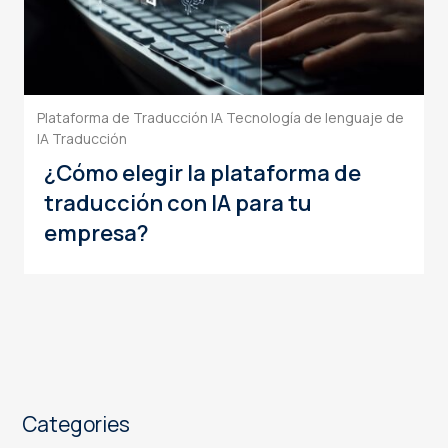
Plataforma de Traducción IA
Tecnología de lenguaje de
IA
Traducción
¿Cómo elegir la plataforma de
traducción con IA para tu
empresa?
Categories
==
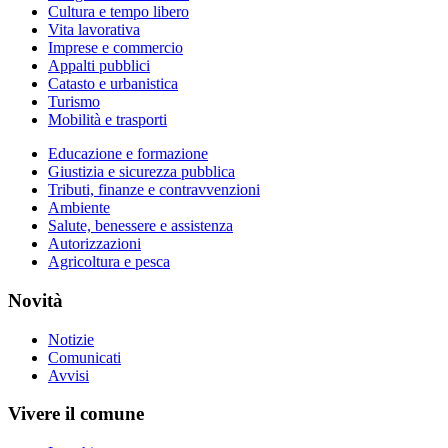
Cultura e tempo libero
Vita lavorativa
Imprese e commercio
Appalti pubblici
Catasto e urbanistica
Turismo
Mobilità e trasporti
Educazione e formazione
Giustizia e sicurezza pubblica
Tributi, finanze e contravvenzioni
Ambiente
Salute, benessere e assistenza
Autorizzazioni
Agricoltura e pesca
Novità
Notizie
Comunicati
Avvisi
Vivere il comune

_REQUIREMENT:_ All that is needed is the exact run of lines above from the line containing "Tributi, finanze e contravvenzioni" through the line containing "Vivere il comune", both of them included.

_RESPONSE BELOW:_
Tributi, finanze e contravvenzioni
Ambiente
Salute, benessere e assistenza
Autorizzazioni
Agricoltura e pesca
Novità
Notizie
Comunicati
Avvisi
Vivere il comune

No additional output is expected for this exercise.